Accurate and complete identification of mobile elements is a challenging task in the current era of sequencing, given their large numbers and frequent truncations. Group II intron retroelements, which consist of a ribozyme and an intron-encoded protein (IEP), are usually identified in bacterial genomes through their IEP; however, the RNA component that defines the intron boundaries is often difficult to identify because of a lack of strong sequence conservation corresponding to the RNA structure. Compounding the problem of boundary definition is the fact that a majority of group II intron copies in bacteria are truncated.

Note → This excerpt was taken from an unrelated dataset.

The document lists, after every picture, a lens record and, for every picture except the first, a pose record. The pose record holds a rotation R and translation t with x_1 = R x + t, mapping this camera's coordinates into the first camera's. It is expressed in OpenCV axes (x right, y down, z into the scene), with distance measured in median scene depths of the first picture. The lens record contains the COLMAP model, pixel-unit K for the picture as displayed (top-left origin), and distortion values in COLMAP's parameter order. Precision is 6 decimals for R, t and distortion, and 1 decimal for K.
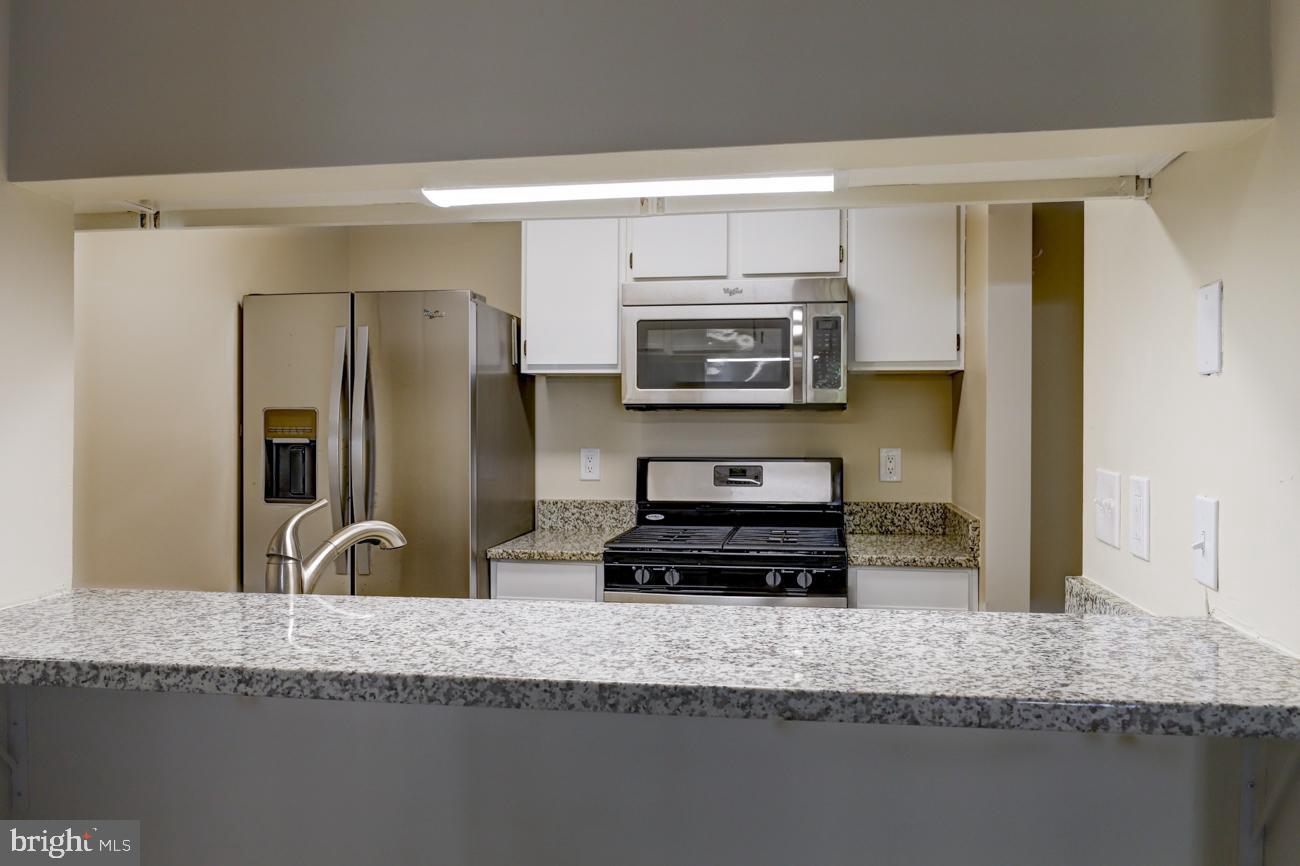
lens RADIAL K [[980.4, 0, 654.6], [0, 980.4, 432.5], [0, 0, 1]] dist [-0.001708, -0.000872]
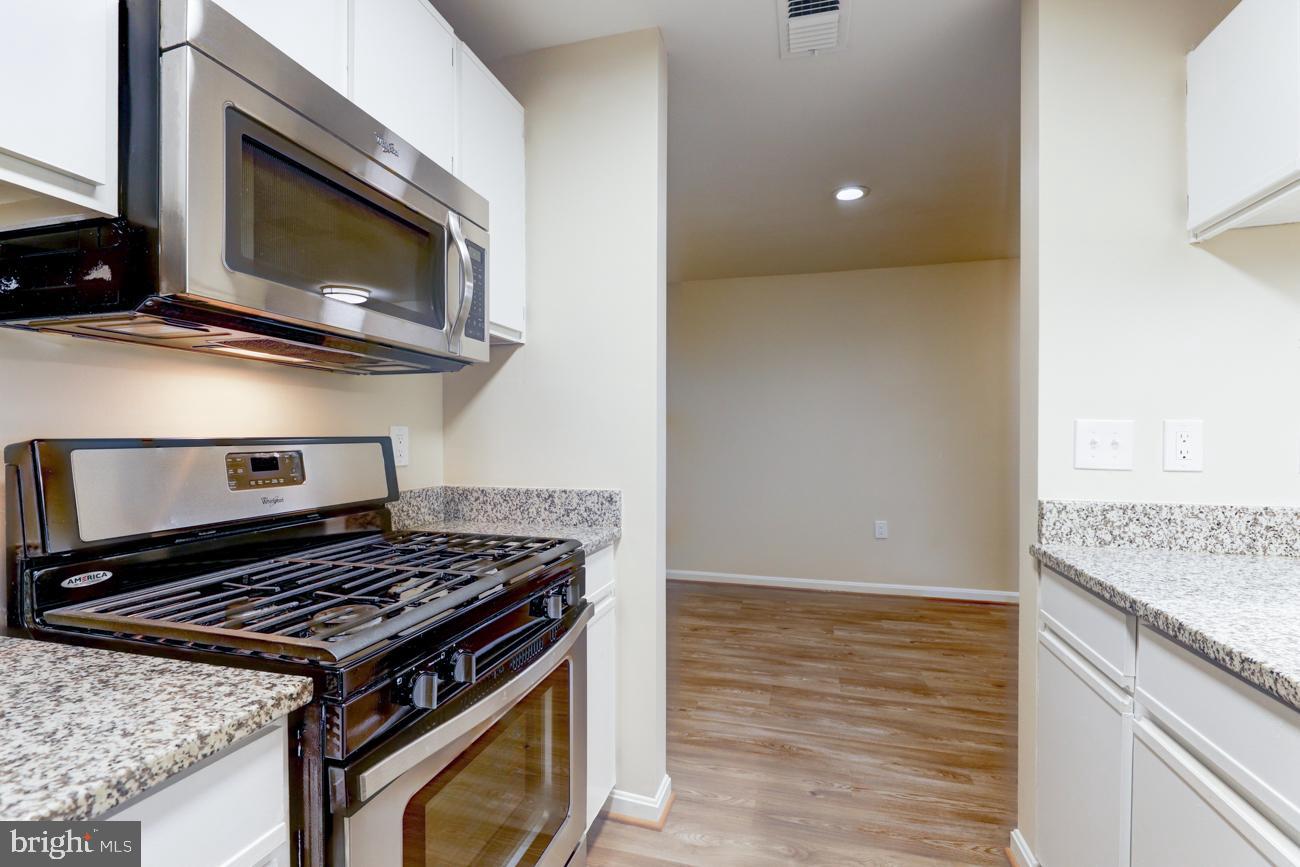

Here we present a pipeline of 11 programs that collect and analyze group II intron sequences from GenBank. The pipeline begins with a BLAST search of GenBank using a set of representative group II IEPs as queries. Subsequent steps download the corresponding genomic sequences and flanks, filter out non-group II introns, assign introns to phylogenetic subclasses, filter out incomplete and/or non-functional introns, and assign IEP sequences and RNA boundaries to the full-length introns. In the final step, the redundancy in the data set is reduced by grouping introns into sets of ≥95% identity, with one example sequence chosen to be the representative.
These programs should be useful for comprehensive identification of group II introns in sequence databases as data continue to rapidly accumulate.
在当前测序时代,由于移动元件数量庞大且频繁发生截断,因此准确、完整地识别移动元件是一项具有挑战性的任务。由核酶和内含子编码蛋白(IEP)组成的 II 组内含子 retroelements 通常通过它们的 IEP 在细菌基因组中被识别;然而,由于与 RNA 结构对应的强序列保守性缺失,通常难以识别定义内含子边界的 RNA 成分。使边界定义问题更加复杂的是,细菌中大多数 II 组内含子副本都被截断。
在这里,我们提出了一个由 11 个程序组成的管道,用于从 GenBank 中收集和分析 II 组内含子序列。该管道首先使用一组代表性的 II 组 IEP 作为查询在 GenBank 中进行 BLAST 搜索。随后的步骤下载相应的基因组序列和侧翼序列,过滤掉非 II 组内含子,将内含子分配到系统发育子类,过滤掉不完整和/或非功能性内含子,并将 IEP 序列和 RNA 边界分配给全长内含子。在最后一步中,通过将内含子分组为具有≥95%同一性的集合来减少数据集的冗余,选择一个示例序列作为代表。
随着数据的快速积累,这些程序应该有助于在序列数据库中全面识别 II 组内含子。